It is commonly said that the TED attendees are every bit as remarkable as the speakers appearing on stage. It happens to be true. That's why at every conference we invite attendees to consider whether they have something to contribute to the program -- as a short talk, a demo or a performance. After selecting among the many submissions, we bring a number of them to the stage.
His talk was about the popular claim in U.S. politics that the wealthy are "Job creators," arguing,
Anyone who's ever run a business knows that hiring more people is a capitalist's course of last resort, something we do only when increasing customer demand requires it. In this sense, calling ourselves job creators isn't just inaccurate, it's disingenuous.
Hanauer was told that TED officials were looking forward to publishing his talk, then that his talk's publication was going to be delayed because of its overtly political nature, then that it wasn't going to be published at all. NationalJournal and the Atlantic appear to feel that this constitutes a cover-up.
In the NationalJournal article, an addendum that was posted an hour after the initial publication reveals excerpts from an email that Chris Anderson, TED's curator, sent Hanauer.
We're in the middle of an election year in the US. Your argument comes down firmly on the side of one party. And you even reference that at the start of the talk. TED is nonpartisan and is fighting a constant battle with TEDx organizers to respect that principle....
Nick, I personally share your disgust at the growth in inequality in the US, and would love to have found a way to give people a clearer mindset on the issue, without stoking a tedious partisan rehash of all the arguments we hear every day in the mainstream media.
Alas, my judgment - and it is just a judgment, and that's why my job title is 'curator' - is that publishing your talk would not meet that goal.
Anderson had previously released a statement, also quoted in the NationalJournal article, which pointed out that TED's one-a-day video schedule means there's a huge backlog of great talks, and they don't publicly discuss their reasons for choosing the talks they choose.

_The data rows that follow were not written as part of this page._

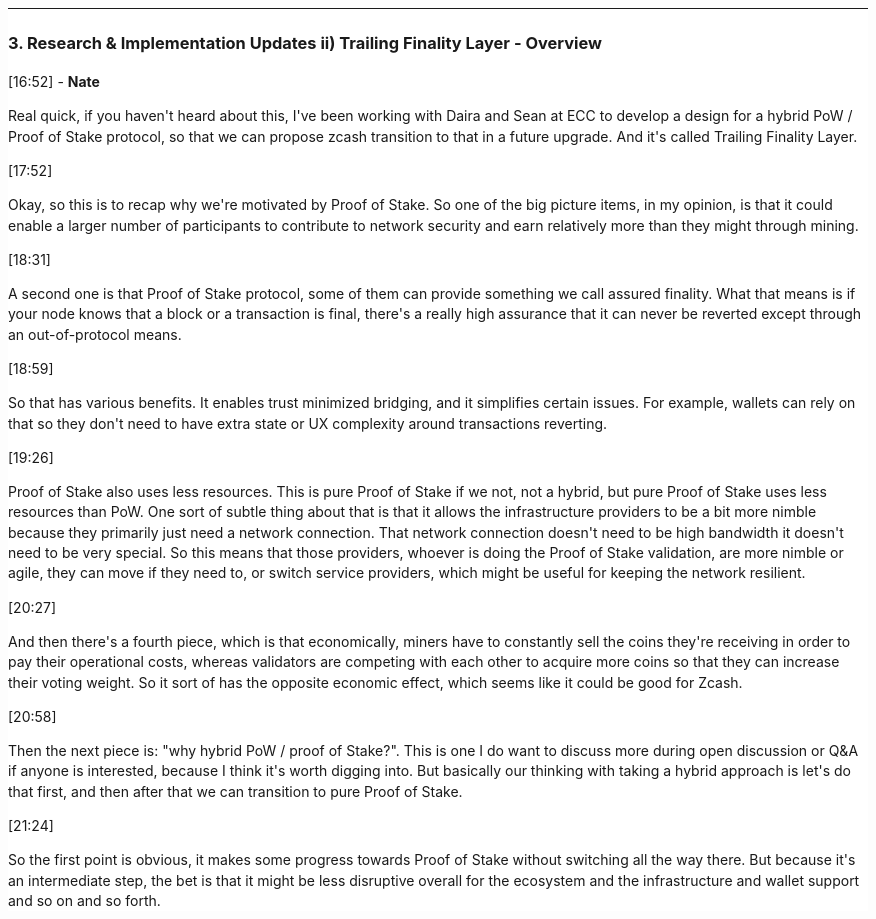 ___

### 3. Research & Implementation Updates ii) Trailing Finality Layer - Overview 

[16:52] - **Nate**

Real quick, if you haven't heard about this, I've been working with Daira and Sean at ECC to develop a design for a hybrid PoW / Proof of Stake protocol, so that we can propose zcash transition to that in a future upgrade. And it's called Trailing Finality Layer. 

[17:52] 

Okay, so this is to recap why we're motivated by Proof of Stake. So one of the big picture items, in my opinion, is that it could enable a larger number of participants to contribute to network security and earn relatively more than they might through mining.

[18:31] 

A second one is that Proof of Stake protocol, some of them can provide something we call assured finality. What that means is if your node knows that a block or a transaction is final, there's a really high assurance that it can never be reverted except through an out-of-protocol means.

[18:59] 

So that has various benefits. It enables trust minimized bridging, and it simplifies certain issues. For example, wallets can rely on that so they don't need to have extra state or UX complexity around transactions reverting.

[19:26] 

Proof of Stake also uses less resources. This is pure Proof of Stake if we not, not a hybrid, but pure Proof of Stake uses less resources than PoW. One sort of subtle thing about that is that it allows the infrastructure providers to be a bit more nimble because they primarily just need a network connection. That network connection doesn't need to be high bandwidth it doesn't need to be very special. So this means that those providers, whoever is doing the Proof of Stake validation, are more nimble or agile, they can move if they need to, or switch service providers, which might be useful for keeping the network resilient.

[20:27] 

And then there's a fourth piece, which is that economically, miners have to constantly sell the coins they're receiving in order to pay their operational costs, whereas validators are competing with each other to acquire more coins so that they can increase their voting weight. So it sort of has the opposite economic effect, which seems like it could be good for Zcash.

[20:58] 

Then the next piece is: "why hybrid PoW / proof of Stake?". This is one I do want to discuss more during open discussion or Q&A if anyone is interested, because I think it's worth digging into. But basically our thinking with taking a hybrid approach is let's do that first, and then after that we can transition to pure Proof of Stake.

[21:24]

So the first point is obvious, it makes some progress towards Proof of Stake without switching all the way there. But because it's an intermediate step, the bet is that it might be less disruptive overall for the ecosystem and the infrastructure and wallet support and so on and so forth.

When I first read this story, I was disappointed with TED. But reading it more carefully, it seems obvious tha the story is manufactured sensationalism. I agree with the content of Hanauer's talk, and I'm glad it's out there. But TED obviously isn't hiding anything by not publishing this talk. Its clearly partisan nature was an element in their decision not to include it, but that doesn't mean, as the Atlantic and NationalJournal claim in their headlines, that it was "Too hot" for TED.